Of these, the cancellations of the coal blocks and 2G licenses, and the spectrum insolvency are major deviations from global norms. Also, on a global comparison, India has a relatively large number of Supreme Court decisions that rewrote regulatory frameworks, applied law retrospectively, and changed business models. 

In countries like the US, UK and EU, courts rarely cancel licenses or concessions, retrospective orders are uncommon, and regulatory regimes are usually shaped by legislatures and agencies. Courts in these countries leave policy design and regulation largely to administrators, legislatures, and independent regulators, and prefer to only interpret statutory frameworks. 

In contrast, Indian courts have taken an absolute view on public trust doctrine (without regard for its economic dimensions), favoured substance-over-form in taxation, and assumed the powers of broad and unconstrained scope in the judicial review of allocation processes. India remains distinctive in the scale and frequency of judicially driven economic restructuring, with courts almost acting as co-designers of policies on public resource management and taxation.

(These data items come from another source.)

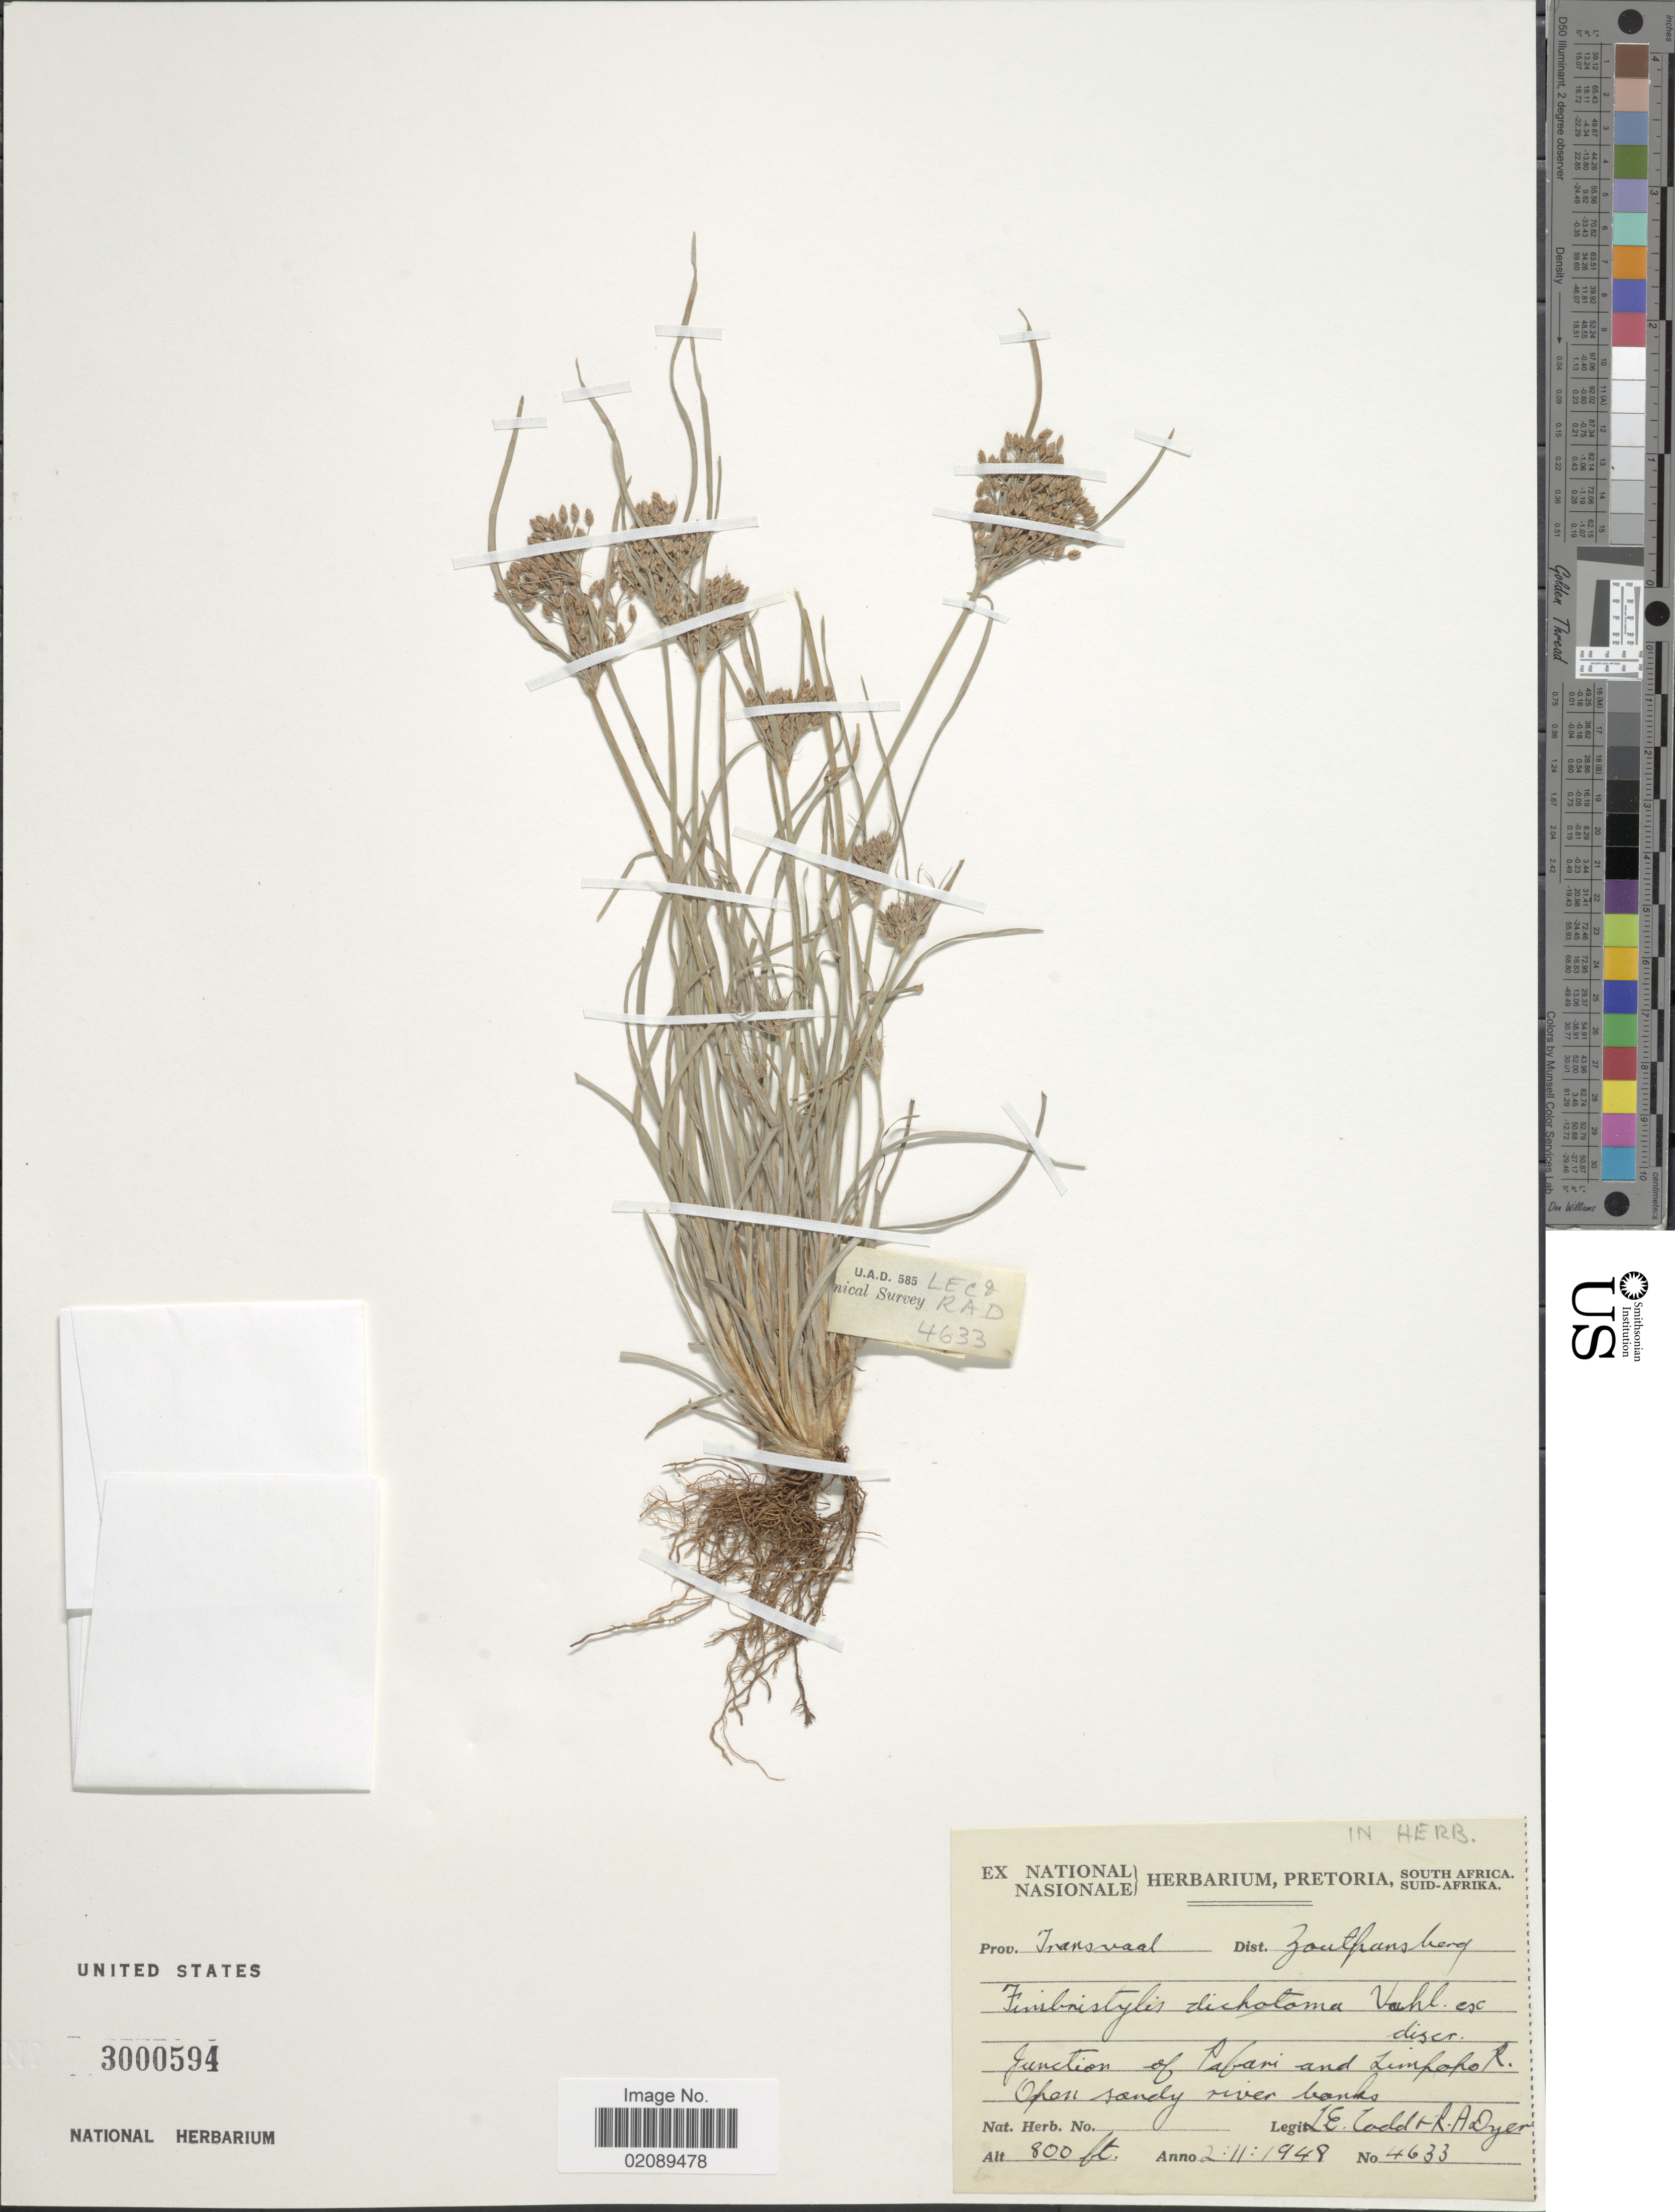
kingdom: Plantae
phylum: Tracheophyta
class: Liliopsida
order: Poales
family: Cyperaceae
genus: Fimbristylis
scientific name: Fimbristylis dichotoma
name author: (L.) Vahl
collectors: L. Todd & R. A. Dyer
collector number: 4633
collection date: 1948-11-02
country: South Africa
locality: Prov. Transvaal, Dist. Zouthansberg, junction of Pabari and Zuinhoho R., open sandy river banks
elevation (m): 244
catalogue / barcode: US 3000594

The concern here is not so much with the nature of the decisions per se. After all, some of these decisions are clearly progressive - substance-over-form in taxation, stricter ever-greening standards on patents, homebuyers as financial creditors - and should be adopted more widely globally.

Instead, there are two important concerns. One, at a fundamental level, should courts be making such definitive policy decisions? The argument that courts have stepped in where governments have abdicated cannot be taken as an answer. This is a slippery slope that risks destabilising the constitutional checks and balances. 

The second concern is about the economic uncertainty induced by rulings that upend economic regimes (or rules of the game) based on which business decisions were taken. If investment decisions were taken based on a prevailing interpretation of the regime and the same was widely accepted (governments gave permissions, financial institutions gave loans, rating agencies did not consider them risks, auditors audited statements, tax authorities generally overlooked them, etc.), then a subsequent substantive (logical, ethical, etc.) interpretation should not form the basis for reversing it with retrospective effect. The only exception to this should be if it is established that there was a malafide intent in the decision made by the government entity. 

The economic damages are exacerbated by the consequential decisions forced upon government entities. For example, the cancellation of one license immediately leads to the cancellation of all similarly placed ones. The rejection of a tax avoidance claim immediately triggers tax officials across the country to scout for similarly placed cases and issue notices to them. 

I’m not sure whether the legislative or executive can do anything to address these concerns. Its answer lies in the judicial realm itself, in the form of restraint while courts take such decisions. The Supreme Court could use the opportunity presented by something like a Public Interest Litigation (PIL) or a case to lay down certain judicial principles that should guide judicial rulings on cases with sectoral policy impacts.